(Page-level text extractions)
┏━━
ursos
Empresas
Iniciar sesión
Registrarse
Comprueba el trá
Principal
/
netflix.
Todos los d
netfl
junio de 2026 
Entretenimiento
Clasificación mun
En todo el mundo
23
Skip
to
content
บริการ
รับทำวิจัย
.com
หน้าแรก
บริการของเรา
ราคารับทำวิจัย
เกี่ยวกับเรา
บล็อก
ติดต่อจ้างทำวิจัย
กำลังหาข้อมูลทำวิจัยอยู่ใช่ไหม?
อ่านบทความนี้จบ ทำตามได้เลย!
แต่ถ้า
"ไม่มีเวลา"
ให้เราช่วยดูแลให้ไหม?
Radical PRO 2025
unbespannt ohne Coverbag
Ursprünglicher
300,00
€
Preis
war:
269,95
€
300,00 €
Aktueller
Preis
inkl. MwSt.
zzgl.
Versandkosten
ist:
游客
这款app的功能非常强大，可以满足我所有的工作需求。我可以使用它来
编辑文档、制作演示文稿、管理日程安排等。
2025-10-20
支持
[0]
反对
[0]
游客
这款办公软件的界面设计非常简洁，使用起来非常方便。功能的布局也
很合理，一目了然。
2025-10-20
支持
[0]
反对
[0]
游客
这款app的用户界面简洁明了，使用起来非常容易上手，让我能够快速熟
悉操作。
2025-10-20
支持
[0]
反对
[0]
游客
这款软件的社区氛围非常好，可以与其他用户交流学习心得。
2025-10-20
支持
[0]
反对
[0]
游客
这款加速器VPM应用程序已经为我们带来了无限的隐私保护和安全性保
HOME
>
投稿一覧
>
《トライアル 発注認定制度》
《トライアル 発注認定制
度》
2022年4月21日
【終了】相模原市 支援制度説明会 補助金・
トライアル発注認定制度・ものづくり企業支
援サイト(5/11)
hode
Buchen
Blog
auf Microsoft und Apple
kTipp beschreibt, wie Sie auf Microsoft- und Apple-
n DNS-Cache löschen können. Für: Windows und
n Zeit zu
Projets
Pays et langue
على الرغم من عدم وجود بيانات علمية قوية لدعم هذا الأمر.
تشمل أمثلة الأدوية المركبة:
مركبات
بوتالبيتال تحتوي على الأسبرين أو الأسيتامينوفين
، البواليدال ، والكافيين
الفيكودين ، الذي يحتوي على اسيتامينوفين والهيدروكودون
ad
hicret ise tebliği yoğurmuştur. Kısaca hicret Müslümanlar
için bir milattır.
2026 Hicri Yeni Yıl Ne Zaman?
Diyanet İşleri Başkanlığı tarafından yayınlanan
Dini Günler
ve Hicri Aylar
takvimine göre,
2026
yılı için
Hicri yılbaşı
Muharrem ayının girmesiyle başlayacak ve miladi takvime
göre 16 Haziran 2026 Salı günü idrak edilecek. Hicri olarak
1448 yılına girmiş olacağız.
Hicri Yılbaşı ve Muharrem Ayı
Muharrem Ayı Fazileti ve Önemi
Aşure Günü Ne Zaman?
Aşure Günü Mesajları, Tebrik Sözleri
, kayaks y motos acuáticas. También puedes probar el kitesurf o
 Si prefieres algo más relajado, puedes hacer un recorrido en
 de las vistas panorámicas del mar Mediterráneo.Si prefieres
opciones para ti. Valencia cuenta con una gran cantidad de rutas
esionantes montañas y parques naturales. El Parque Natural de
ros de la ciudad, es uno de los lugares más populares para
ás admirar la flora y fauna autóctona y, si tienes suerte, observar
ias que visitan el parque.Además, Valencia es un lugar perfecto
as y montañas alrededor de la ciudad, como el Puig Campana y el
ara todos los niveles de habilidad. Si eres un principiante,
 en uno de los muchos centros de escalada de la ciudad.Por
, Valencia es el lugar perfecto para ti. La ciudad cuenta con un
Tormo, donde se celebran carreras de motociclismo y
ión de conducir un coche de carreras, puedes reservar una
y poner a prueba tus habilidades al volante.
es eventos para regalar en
┗━━
Directive: All records above are to be printed exactly, with nothing omitted.

Written solution:
ursos
Empresas
Iniciar sesión
Registrarse
Comprueba el trá
Principal
/
netflix.
Todos los d
netfl
junio de 2026 
Entretenimiento
Clasificación mun
En todo el mundo
23
Skip
to
content
บริการ
รับทำวิจัย
.com
หน้าแรก
บริการของเรา
ราคารับทำวิจัย
เกี่ยวกับเรา
บล็อก
ติดต่อจ้างทำวิจัย
กำลังหาข้อมูลทำวิจัยอยู่ใช่ไหม?
อ่านบทความนี้จบ ทำตามได้เลย!
แต่ถ้า
"ไม่มีเวลา"
ให้เราช่วยดูแลให้ไหม?
Radical PRO 2025
unbespannt ohne Coverbag
Ursprünglicher
300,00
€
Preis
war:
269,95
€
300,00 €
Aktueller
Preis
inkl. MwSt.
zzgl.
Versandkosten
ist:
游客
这款app的功能非常强大，可以满足我所有的工作需求。我可以使用它来
编辑文档、制作演示文稿、管理日程安排等。
2025-10-20
支持
[0]
反对
[0]
游客
这款办公软件的界面设计非常简洁，使用起来非常方便。功能的布局也
很合理，一目了然。
2025-10-20
支持
[0]
反对
[0]
游客
这款app的用户界面简洁明了，使用起来非常容易上手，让我能够快速熟
悉操作。
2025-10-20
支持
[0]
反对
[0]
游客
这款软件的社区氛围非常好，可以与其他用户交流学习心得。
2025-10-20
支持
[0]
反对
[0]
游客
这款加速器VPM应用程序已经为我们带来了无限的隐私保护和安全性保
HOME
>
投稿一覧
>
《トライアル 発注認定制度》
《トライアル 発注認定制
度》
2022年4月21日
【終了】相模原市 支援制度説明会 補助金・
トライアル発注認定制度・ものづくり企業支
援サイト(5/11)
hode
Buchen
Blog
auf Microsoft und Apple
kTipp beschreibt, wie Sie auf Microsoft- und Apple-
n DNS-Cache löschen können. Für: Windows und
n Zeit zu
Projets
Pays et langue
على الرغم من عدم وجود بيانات علمية قوية لدعم هذا الأمر.
تشمل أمثلة الأدوية المركبة:
مركبات
بوتالبيتال تحتوي على الأسبرين أو الأسيتامينوفين
، البواليدال ، والكافيين
الفيكودين ، الذي يحتوي على اسيتامينوفين والهيدروكودون
ad
hicret ise tebliği yoğurmuştur. Kısaca hicret Müslümanlar
için bir milattır.
2026 Hicri Yeni Yıl Ne Zaman?
Diyanet İşleri Başkanlığı tarafından yayınlanan
Dini Günler
ve Hicri Aylar
takvimine göre,
2026
yılı için
Hicri yılbaşı
Muharrem ayının girmesiyle başlayacak ve miladi takvime
göre 16 Haziran 2026 Salı günü idrak edilecek. Hicri olarak
1448 yılına girmiş olacağız.
Hicri Yılbaşı ve Muharrem Ayı
Muharrem Ayı Fazileti ve Önemi
Aşure Günü Ne Zaman?
Aşure Günü Mesajları, Tebrik Sözleri
, kayaks y motos acuáticas. También puedes probar el kitesurf o
 Si prefieres algo más relajado, puedes hacer un recorrido en
 de las vistas panorámicas del mar Mediterráneo.Si prefieres
opciones para ti. Valencia cuenta con una gran cantidad de rutas
esionantes montañas y parques naturales. El Parque Natural de
ros de la ciudad, es uno de los lugares más populares para
ás admirar la flora y fauna autóctona y, si tienes suerte, observar
ias que visitan el parque.Además, Valencia es un lugar perfecto
as y montañas alrededor de la ciudad, como el Puig Campana y el
ara todos los niveles de habilidad. Si eres un principiante,
 en uno de los muchos centros de escalada de la ciudad.Por
, Valencia es el lugar perfecto para ti. La ciudad cuenta con un
Tormo, donde se celebran carreras de motociclismo y
ión de conducir un coche de carreras, puedes reservar una
y poner a prueba tus habilidades al volante.
es eventos para regalar en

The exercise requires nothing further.